In real projects, the hardest part of reading a new codebase is orientation:

  • “Where is authentication handled?”
  • “Which module owns configuration?”
  • “Where does this request flow go next?”

Search tools return matches; LLMs return explanations. This work focuses on the boundary between the two: explanations constrained by retrieved evidence.

Constraints:

  • Local-first: repositories stay on disk, on your machine.
  • Evidence-first: answers must be verifiable without trust.
  • Consumer hardware: indexing can be heavy, asking should be fast.

Baseline workflow

  1. Select a repository
  2. Index it once
  3. Ask questions while exploring
  4. Verify the answer by reading the attached evidence

UI overview


Models used (defaults)

I deliberately kept the defaults conservative and local:

  • Embeddings: sentence-transformers/all-mpnet-base-v2
  • LLM inference: Ollama with qwen2.5:7b

The same Ollama model is used both for:

  • producing the final answer
  • running a lightweight “navigator” step (explained below)

What I built, as a sequence of decisions

1) Make the repository “quotable”

The first requirement was not intelligence, but traceability. The index had to preserve:

  • file paths
  • stable chunk boundaries
  • line ranges (so citations point to something you can open)

This immediately improved the UX because the assistant could stop being “confident” and start being “specific”.

2) Force evidence into the answer

Once retrieval was in place, the strongest product decision was to make evidence visible by default.

The assistant’s response includes an explicit sources block with the quoted snippets.

Chat with sources

What changed in practice:

  • Users spent less time arguing with the assistant.
  • Wrong answers became useful anyway (they still pointed somewhere in the repo).

3) Deal with the “where is X?” failure mode

A recurring observation was that location/structure questions behave differently than implementation questions.

Even with good embeddings, raw code chunks can be noisy for queries like “where is auth?”. The project improved this by indexing structure signals alongside code:

  • lightweight file-level summaries (imports and top-level symbols)
  • directory-level summaries (what’s inside a folder)

This gave retrieval a better handle on “map-like” questions.

4) Constrain retrieval before it happens

On larger repositories, retrieval can still drift: the embedding search may surface chunks that are semantically related but not usefully located.

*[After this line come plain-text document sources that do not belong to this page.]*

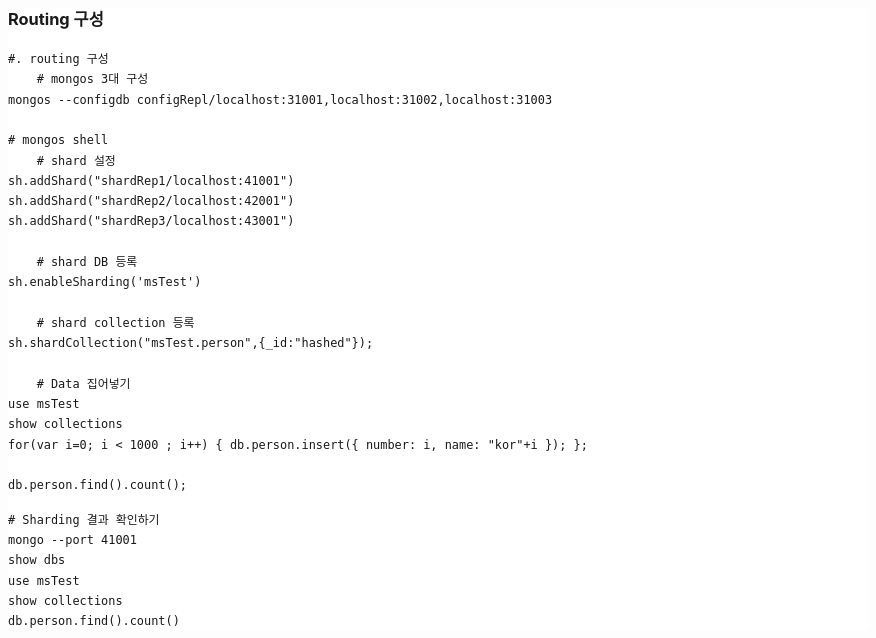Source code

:### Routing 구성

```shell
#. routing 구성
	# mongos 3대 구성 
mongos --configdb configRepl/localhost:31001,localhost:31002,localhost:31003

# mongos shell
	# shard 설정
sh.addShard("shardRep1/localhost:41001")
sh.addShard("shardRep2/localhost:42001")
sh.addShard("shardRep3/localhost:43001")

	# shard DB 등록
sh.enableSharding('msTest')

	# shard collection 등록
sh.shardCollection("msTest.person",{_id:"hashed"});

	# Data 집어넣기
use msTest
show collections
for(var i=0; i < 1000 ; i++) { db.person.insert({ number: i, name: "kor"+i }); };

db.person.find().count();
```

```shell
# Sharding 결과 확인하기
mongo --port 41001
show dbs
use msTest
show collections
db.person.find().count()
```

To reduce this, I introduced a small routing step:

  • generate a compact “repo map”
  • ask a small LLM call to output a shortlist of likely paths
  • use that shortlist as a filter during retrieval

This was especially effective for broad questions (architecture, ownership, “where is…”), because it reduced off-topic context without growing the prompt.


Findings

  • Evidence beats persuasion: attaching sources changed the trust model from “believe the assistant” to “inspect the proof”.
  • Structure is a first-class signal: summaries improved location queries more than changing the generator.
  • Latency is a UX constraint: embedding the question once and keeping prompts small made the system feel interactive.
  • Local-first shapes everything: you optimize for batching, caching, and predictable artifacts.

Limitations

  • Some questions are inherently ambiguous (“auth module” might be multiple layers).
  • Indexing is still a deliberate step (not yet incremental).
  • Summaries are heuristic and won’t capture deeper semantics like call graphs.